Here is my video of my DIY Mist Coolant setup. 

[video=youtube;bTRuDzdezbg]https://www.youtube.com/watch?v=bTRuDzdezbg[/video]


----------



## Terrywerm (Jan 9, 2014)

Very nice, Mike. Thanks for the video of your setup.

I was wondering if WD-40 would affect the type of plastic that is used to form those filter housings. Some clear plastics will cloud or craze from contact with some oils, but I can see that WD-40 appears to have no affect on yours.


----------



## jumps4 (Jan 10, 2014)

looks good what are you using for the coolant?
steve


----------



## bloomingtonmike (Jan 10, 2014)

WD40 is in there now (for some alum I am cutting) and will order some Kool Mist soon I think.
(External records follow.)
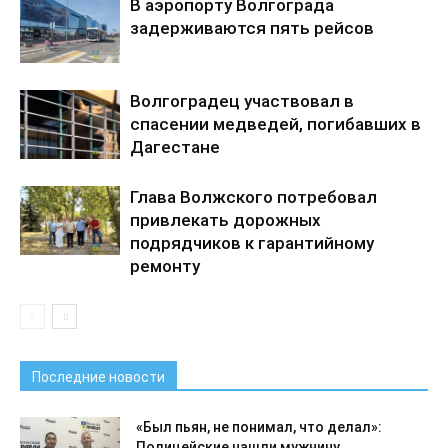
В аэропорту Волгограда
задерживаются пять рейсов
Волгоградец участвовал в
спасении медведей, погибавших в
Дагестане
Глава Волжского потребовал
привлекать дорожных
подрядчиков к гарантийному
ремонту
Последние новости
«Был пьян, не понимал, что делал»:
Полицейские нашли мужчину,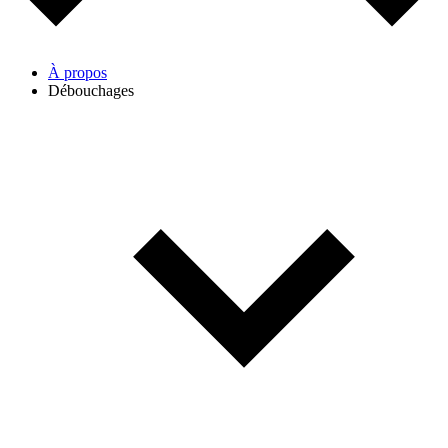
À propos
Débouchages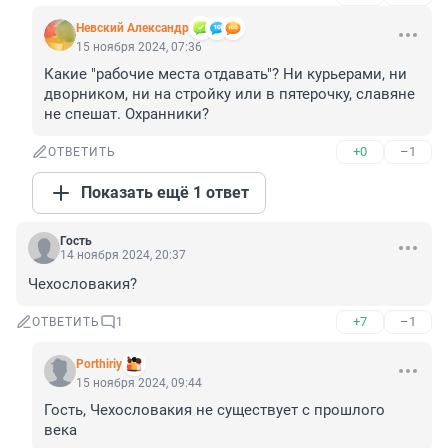
Невский Александр
15 ноября 2024, 07:36
Какие "рабочие места отдавать"? Ни курьерами, ни 
дворником, ни на стройку или в пятерочку, славяне 
не спешат. Охранники?
+0
–1
ОТВЕТИТЬ
Показать ещё 1 ответ
Гость
14 ноября 2024, 20:37
Чехословакия?
+7
–1
ОТВЕТИТЬ
1
Porthiriy
15 ноября 2024, 09:44
Гость, Чехословакия не существует с прошлого 
века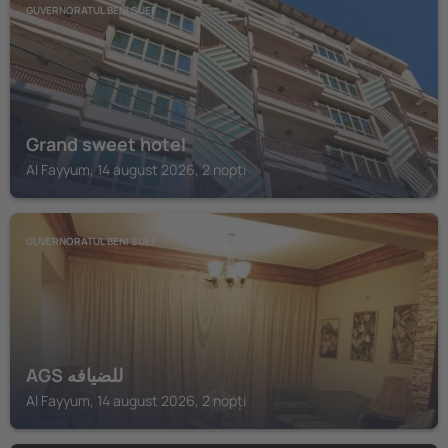
GUVERNORATUL BENI SUEF
Grand sweet hotel
Al Fayyum, 14 august 2026, 2 nopți
GUVERNORATUL BENI SUEF
AGS للضيافه
Al Fayyum, 14 august 2026, 2 nopți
Being that it is fairly small and easy to get too it is easy to change.


----------



## toag (Jan 10, 2014)

Love it nice work!


----------



## PurpLev (Jan 10, 2014)

pretty cool

I like the fact that it's limiting the amount of sprayage (is that a word? lol). at the same time - is that limited amount of coolant practical? does it cool enough to make it useful (sure you could say that anything is better than nothing at all, but I'm just curious)?


----------



## bloomingtonmike (Jan 10, 2014)

Brian the designer said 10+ hours of actual machining time. Thats a lot for me. YMMV.


----------



## toag (Jan 10, 2014)

misters cool very well from what i am told.  espically for high speed operations and in open cnc knee mills flood coolant would be like taking a shower with every part.

Mike i was thinking of using centroid also for retro.  I have a ton of questions.


----------



## Mid Day Machining (Jan 16, 2014)

Spray mist doesn't don't really cool your part, they lubricate the cutter.
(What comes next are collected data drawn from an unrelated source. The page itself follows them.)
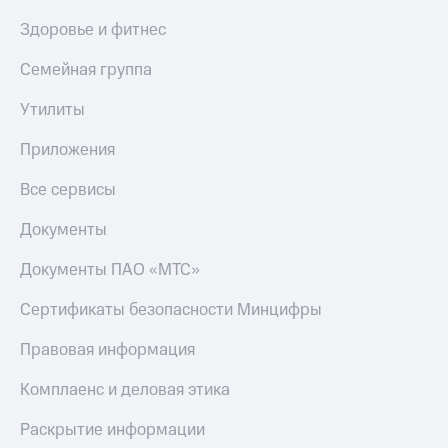
Здоровье и фитнес
Семейная группа
Утилиты
Приложения
Все сервисы
Документы
Документы ПАО «МТС»
Сертификаты безопасности Минцифры
Правовая информация
Комплаенс и деловая этика
Раскрытие информации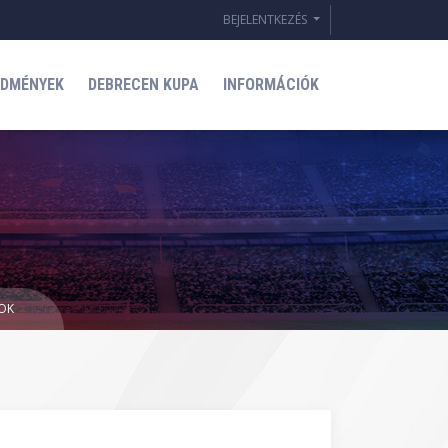
BEJELENTKEZÉS
EDMÉNYEK
DEBRECEN KUPA
INFORMÁCIÓK
MOK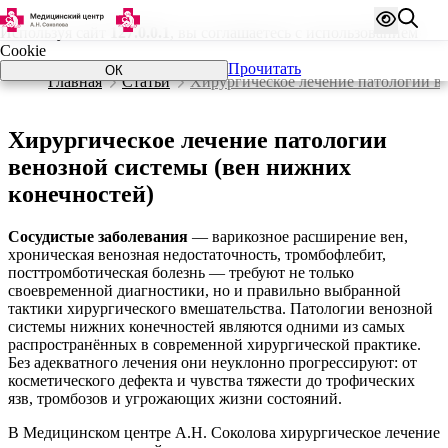
Используя сайт
127.0.0.1
, вы соглашаетесь с использованием
Cookie
Прочитать
ОК
Главная
Статьи
Хирургическое лечение патологии в
Хирургическое лечение
патологии
венозной системы
(вен нижних
конечностей)
Сосудистые заболевания
— варикозное расширение вен,
хроническая венозная недостаточность, тромбофлебит,
посттромботическая болезнь — требуют не только
своевременной диагностики, но и правильно выбранной
тактики хирургического вмешательства. Патологии венозной
системы нижних конечностей являются одними из самых
распространённых в современной хирургической практике.
Без адекватного лечения они неуклонно прогрессируют: от
косметического дефекта и чувства тяжести до трофических
язв, тромбозов и угрожающих жизни состояний.
В Медицинском центре А.Н. Соколова хирургическое лечение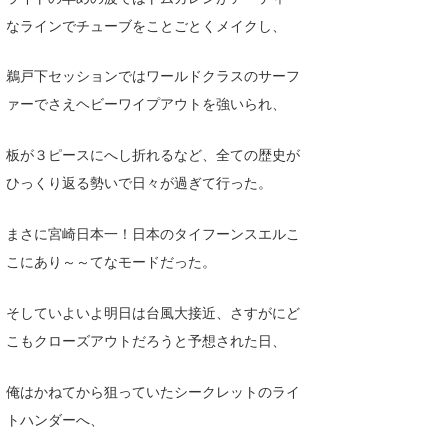
なラインでチューブをことごとくメイクし、
鵜戸下セッションではワールドクラスのサーフ
ァーでさえヘビーワイプアウトを強いられ、
板が３ピースにへし折れるなど、全ての歴史が
ひっくり返る勢いで日々が過ぎて行った。
まさに宮崎日本一！日本のタイフーンスエルこ
こにあり～～てなモードだった。
そしていよいよ明日は台風大接近、さすがにど
こもクローズアウトだろうと予想された日、
俺はかねてから狙っていたシークレットのライ
トハンダーへ、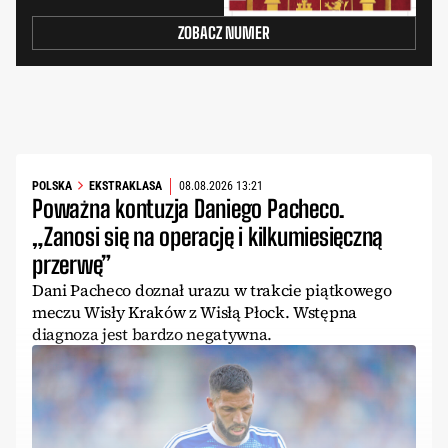
ZOBACZ NUMER
POLSKA
EKSTRAKLASA
08.08.2026 13:21
Poważna kontuzja Daniego Pacheco.
„Zanosi się na operację i kilkumiesięczną
przerwę”
Dani Pacheco doznał urazu w trakcie piątkowego
meczu Wisły Kraków z Wisłą Płock. Wstępna
diagnoza jest bardzo negatywna.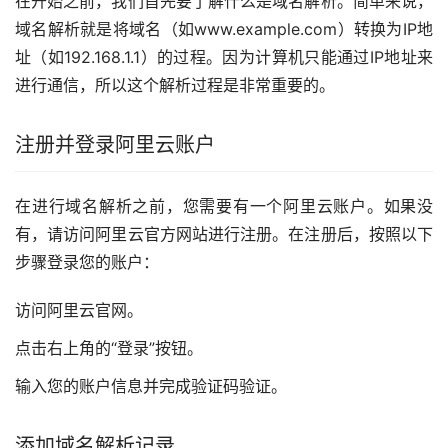
在开始之前，我们首先要了解什么是域名解析。简单来说，
域名解析就是将域名（如www.example.com）转换为IP地
址（如192.168.1.1）的过程。因为计算机只能通过IP地址来
进行通信，所以这个解析过程是非常重要的。
注册并登录阿里云账户
在进行域名解析之前，您需要有一个阿里云账户。如果没
有，请访问阿里云官方网站进行注册。在注册后，按照以下
步骤登录您的账户：
访问阿里云官网。
点击右上角的“登录”按钮。
输入您的账户信息并完成验证码验证。
添加域名解析记录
Misters work good for profiling and surfacing, but they don't work that well for drilling and pocketing.

I have a dual nozzle Fog Buster on my machine running output pressure of 12 PSI and it works great for what I do.


----------



## lim1wph (Jan 27, 2017)

Here's what I threw together. Use coolant or just air. Infinately adjustable. I never wired it to be activated by G Code though.


----------



## bloomingtonmike (Jan 27, 2017)

I am still liking my mister and centroid. Good job!


----------



## Boswell (Jan 27, 2017)

Mid Day Machining said:


> Spray mist doesn't don't really cool your part, they lubricate the cutter.
> 
> Misters work good for profiling and surfacing, but they don't work that well for drilling and pocketing.
> 
> I have a dual nozzle Fog Buster on my machine running output pressure of 12 PSI and it works great for what I do.
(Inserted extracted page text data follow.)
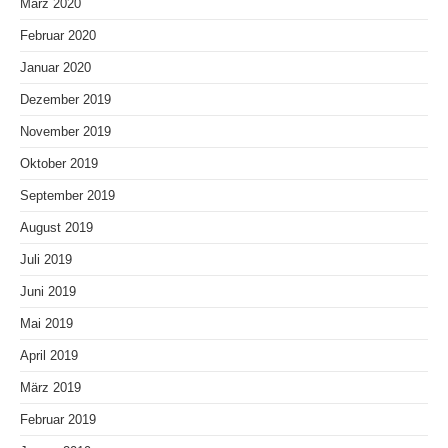
März 2020
Februar 2020
Januar 2020
Dezember 2019
November 2019
Oktober 2019
September 2019
August 2019
Juli 2019
Juni 2019
Mai 2019
April 2019
März 2019
Februar 2019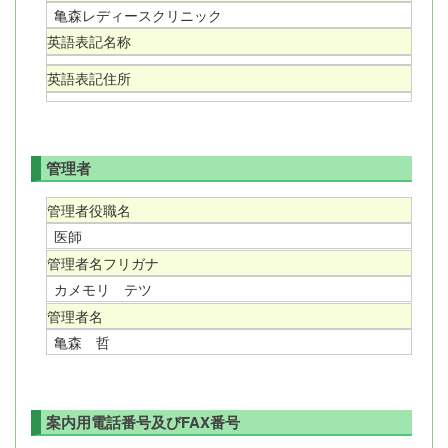
亀森レディースクリニック
英語表記名称
英語表記住所
管理者
管理者役職名
医師
管理者名フリガナ
カメモリ テツ
管理者名
亀森 哲
案内用電話番号及びFAX番号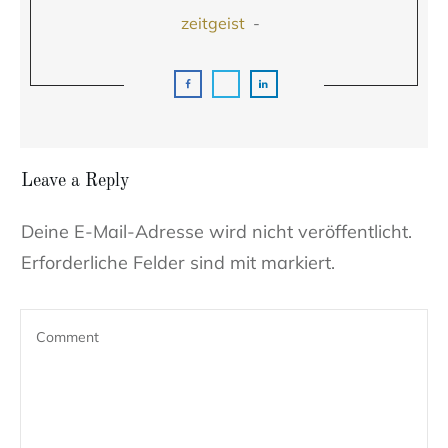
zeitgeist
-
Leave a Reply
Deine E-Mail-Adresse wird nicht veröffentlicht.
Erforderliche Felder sind mit markiert.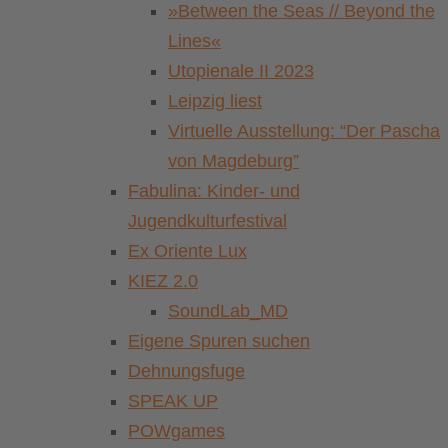
»Between the Seas // Beyond the
Lines«
Utopienale II 2023
Leipzig liest
Virtuelle Ausstellung: “Der Pascha
von Magdeburg”
Fabulina: Kinder- und
Jugendkulturfestival
Ex Oriente Lux
KIEZ 2.0
SoundLab_MD
Eigene Spuren suchen
Dehnungsfuge
SPEAK UP
POWgames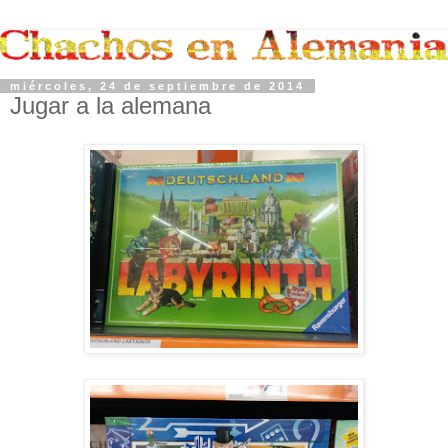
miércoles, 24 de septiembre de 2014
Jugar a la alemana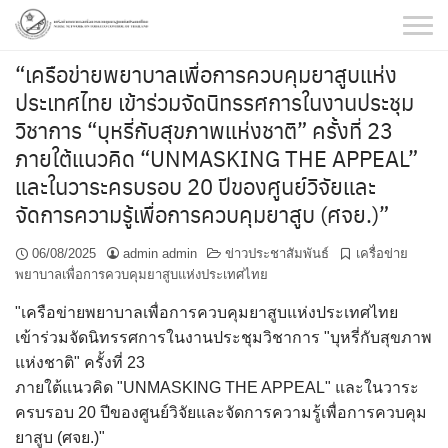
Skip
to
content
“เครือข่ายพยาบาลเพื่อการควบคุมยาสูบแห่ง
ประเทศไทย เข้าร่วมจัดนิทรรศการในงานประชุม
วิชาการ “บุหรี่กับสุขภาพแห่งชาติ” ครั้งที่ 23
ภายใต้แนวคิด “UNMASKING THE APPEAL”
และในวาระครบรอบ 20 ปีของศูนย์วิจัยและ
จัดการความรู้เพื่อการควบคุมยาสูบ (ศจย.)”
06/08/2025
admin admin
ข่าวประชาสัมพันธ์
เครื่อข่าย
พยาบาลเพื่อการควบคุมยาสูบแห่งประเทศไทย
"เครือข่ายพยาบาลเพื่อการควบคุมยาสูบแห่งประเทศไทย
เข้าร่วมจัดนิทรรศการในงานประชุมวิชาการ "บุหรี่กับสุขภาพ
แห่งชาติ" ครั้งที่ 23
ภายใต้แนวคิด "UNMASKING THE APPEAL" และในวาระ
ครบรอบ 20 ปีของศูนย์วิจัยและจัดการความรู้เพื่อการควบคุม
ยาสูบ (ศจย.)"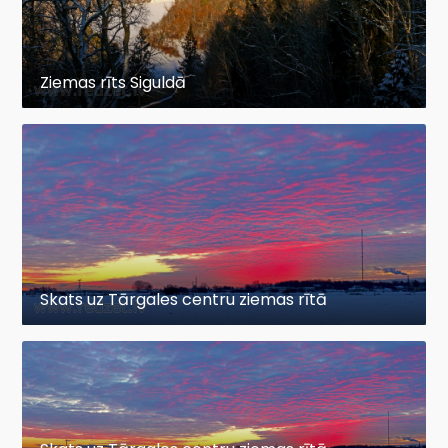
Ziemas rīts Siguldā
Skats uz Tārgales centru ziemas rītā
MidDay, I don't fully agree with what you are saying about Misters not cooling. I run a dual nozzle Fog buster also and find that it does provide some cooling. Probably through the expansion of the pressurized air and also some evaporative effect. I agree that it might not be huge amounts but I think it is enough to mater. I think the biggest value is the air blowing chips away from the cutter so they are not re-cut and possibly a little bit of lubrication. I run mine at around 20psi and pretty much only cut Aluminum and occasionally 360 Brass.


----------